BEGIN Records to process

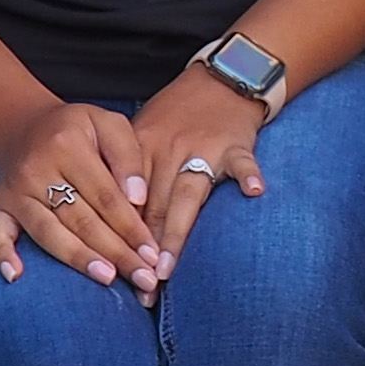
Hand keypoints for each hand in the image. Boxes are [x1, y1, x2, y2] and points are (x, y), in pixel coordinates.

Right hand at [0, 102, 161, 292]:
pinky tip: (15, 277)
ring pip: (48, 232)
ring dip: (79, 259)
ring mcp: (16, 191)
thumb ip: (128, 156)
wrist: (25, 125)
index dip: (132, 228)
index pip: (106, 196)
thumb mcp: (109, 123)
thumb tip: (138, 198)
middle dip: (116, 252)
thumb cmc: (76, 128)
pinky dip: (3, 255)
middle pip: (81, 220)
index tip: (153, 254)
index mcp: (68, 146)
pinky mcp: (0, 205)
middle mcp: (38, 170)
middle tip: (144, 278)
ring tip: (108, 278)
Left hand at [130, 70, 269, 290]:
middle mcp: (168, 150)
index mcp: (142, 148)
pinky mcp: (235, 144)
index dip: (122, 236)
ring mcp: (203, 147)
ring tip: (167, 268)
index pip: (128, 199)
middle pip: (153, 205)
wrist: (219, 79)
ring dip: (176, 231)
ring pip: (188, 192)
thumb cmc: (176, 116)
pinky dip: (248, 175)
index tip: (118, 270)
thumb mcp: (144, 136)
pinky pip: (242, 161)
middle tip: (140, 286)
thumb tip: (111, 226)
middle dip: (145, 248)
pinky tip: (253, 192)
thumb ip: (130, 176)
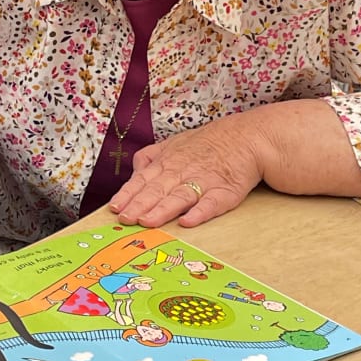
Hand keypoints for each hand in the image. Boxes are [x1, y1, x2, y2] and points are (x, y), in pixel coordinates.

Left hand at [108, 112, 265, 227]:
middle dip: (139, 205)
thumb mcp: (173, 144)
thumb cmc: (206, 144)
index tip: (115, 207)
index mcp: (167, 162)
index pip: (142, 180)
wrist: (245, 137)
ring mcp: (204, 181)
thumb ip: (150, 158)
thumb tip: (133, 173)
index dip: (128, 194)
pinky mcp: (225, 191)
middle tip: (125, 219)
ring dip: (163, 210)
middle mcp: (182, 171)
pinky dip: (199, 213)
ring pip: (179, 197)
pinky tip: (187, 222)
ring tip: (148, 221)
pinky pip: (211, 203)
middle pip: (157, 190)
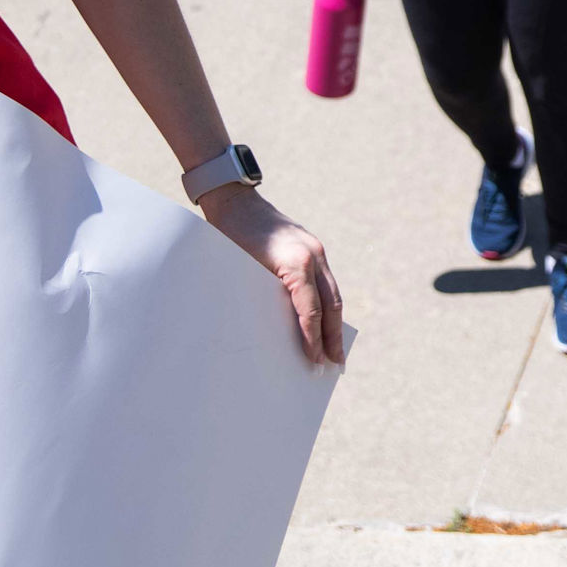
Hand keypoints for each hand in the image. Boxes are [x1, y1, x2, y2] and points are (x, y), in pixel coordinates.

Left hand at [200, 185, 347, 366]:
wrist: (234, 202)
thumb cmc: (230, 239)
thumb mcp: (245, 274)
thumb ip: (265, 300)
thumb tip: (278, 333)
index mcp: (296, 263)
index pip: (311, 311)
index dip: (313, 340)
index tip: (315, 362)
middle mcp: (313, 256)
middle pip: (331, 305)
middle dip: (333, 337)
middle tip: (335, 364)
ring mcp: (316, 250)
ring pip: (333, 294)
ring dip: (334, 323)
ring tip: (335, 350)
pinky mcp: (313, 248)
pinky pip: (325, 283)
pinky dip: (327, 306)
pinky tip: (325, 323)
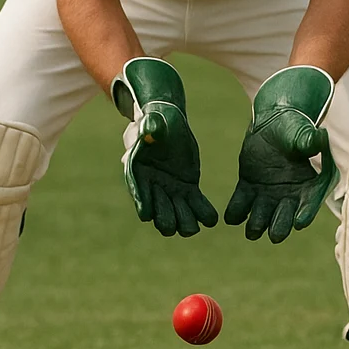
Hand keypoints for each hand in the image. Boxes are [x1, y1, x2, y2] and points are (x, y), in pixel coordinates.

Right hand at [113, 58, 217, 236]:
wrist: (168, 124)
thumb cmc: (155, 120)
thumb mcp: (152, 122)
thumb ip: (149, 127)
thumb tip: (149, 130)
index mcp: (138, 171)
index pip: (137, 189)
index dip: (142, 202)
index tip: (146, 214)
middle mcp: (152, 186)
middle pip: (158, 209)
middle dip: (165, 218)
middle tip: (175, 225)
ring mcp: (170, 189)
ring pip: (177, 212)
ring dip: (184, 221)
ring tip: (194, 227)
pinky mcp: (187, 188)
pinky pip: (195, 204)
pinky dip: (203, 212)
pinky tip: (211, 219)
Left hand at [225, 66, 336, 242]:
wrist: (274, 121)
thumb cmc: (295, 126)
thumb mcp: (303, 133)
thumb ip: (309, 141)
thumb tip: (320, 138)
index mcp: (310, 184)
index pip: (310, 202)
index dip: (306, 212)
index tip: (299, 222)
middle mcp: (290, 195)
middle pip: (286, 216)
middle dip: (280, 226)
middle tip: (274, 236)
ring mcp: (268, 194)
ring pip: (263, 215)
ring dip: (257, 224)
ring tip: (251, 231)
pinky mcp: (249, 188)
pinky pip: (241, 204)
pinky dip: (236, 212)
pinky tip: (231, 218)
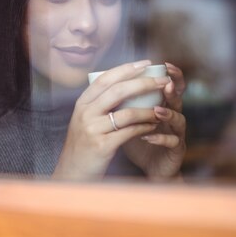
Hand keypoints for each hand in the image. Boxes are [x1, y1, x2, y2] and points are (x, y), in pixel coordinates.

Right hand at [52, 60, 169, 180]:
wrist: (72, 173)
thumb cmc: (84, 145)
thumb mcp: (85, 120)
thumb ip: (100, 103)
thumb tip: (127, 84)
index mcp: (82, 103)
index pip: (105, 79)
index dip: (126, 68)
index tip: (145, 63)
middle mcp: (85, 113)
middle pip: (118, 91)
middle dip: (144, 83)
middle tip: (163, 81)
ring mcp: (92, 129)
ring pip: (127, 112)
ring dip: (148, 110)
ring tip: (161, 109)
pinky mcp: (102, 146)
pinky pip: (129, 132)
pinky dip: (144, 127)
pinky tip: (153, 126)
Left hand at [123, 62, 186, 180]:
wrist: (148, 169)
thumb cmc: (137, 141)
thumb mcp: (129, 119)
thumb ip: (123, 102)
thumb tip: (101, 82)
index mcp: (162, 105)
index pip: (168, 85)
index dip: (169, 74)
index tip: (162, 64)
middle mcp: (172, 117)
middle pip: (178, 98)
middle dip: (173, 89)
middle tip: (165, 83)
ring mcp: (176, 134)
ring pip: (178, 120)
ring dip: (168, 114)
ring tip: (156, 111)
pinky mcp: (175, 151)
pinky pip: (172, 142)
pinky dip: (161, 138)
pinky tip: (148, 136)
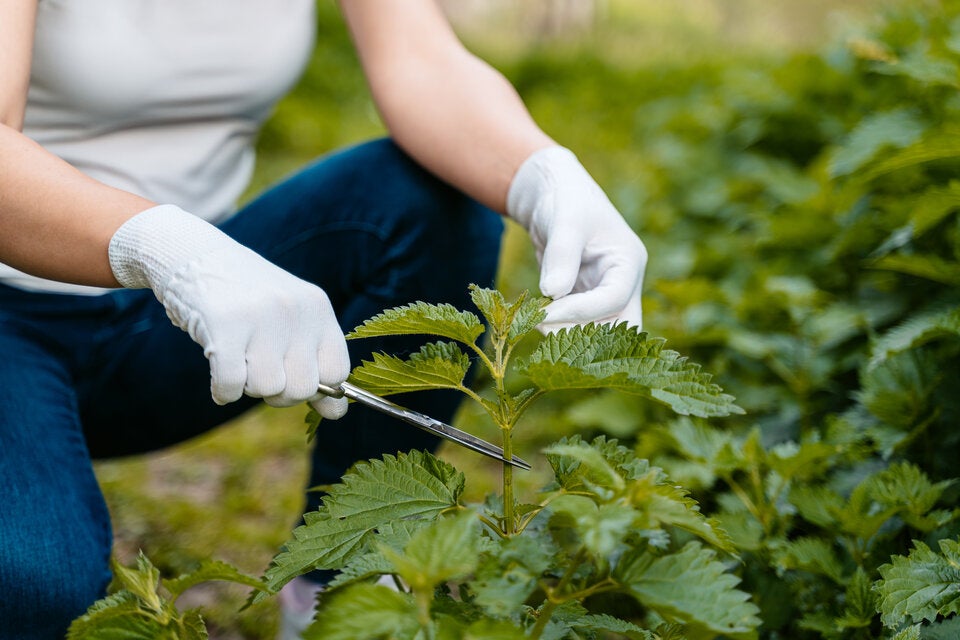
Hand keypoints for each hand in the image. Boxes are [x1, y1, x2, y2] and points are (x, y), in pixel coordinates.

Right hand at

END Records to process

# Your task
Where the string "Right" occurs in a line of the listing, copy the line.

# Answer section
Right hand at [0, 102, 161, 292]:
Right hand at [113, 58, 217, 236]:
Right hand at [52, 60, 169, 180]:
Right hand at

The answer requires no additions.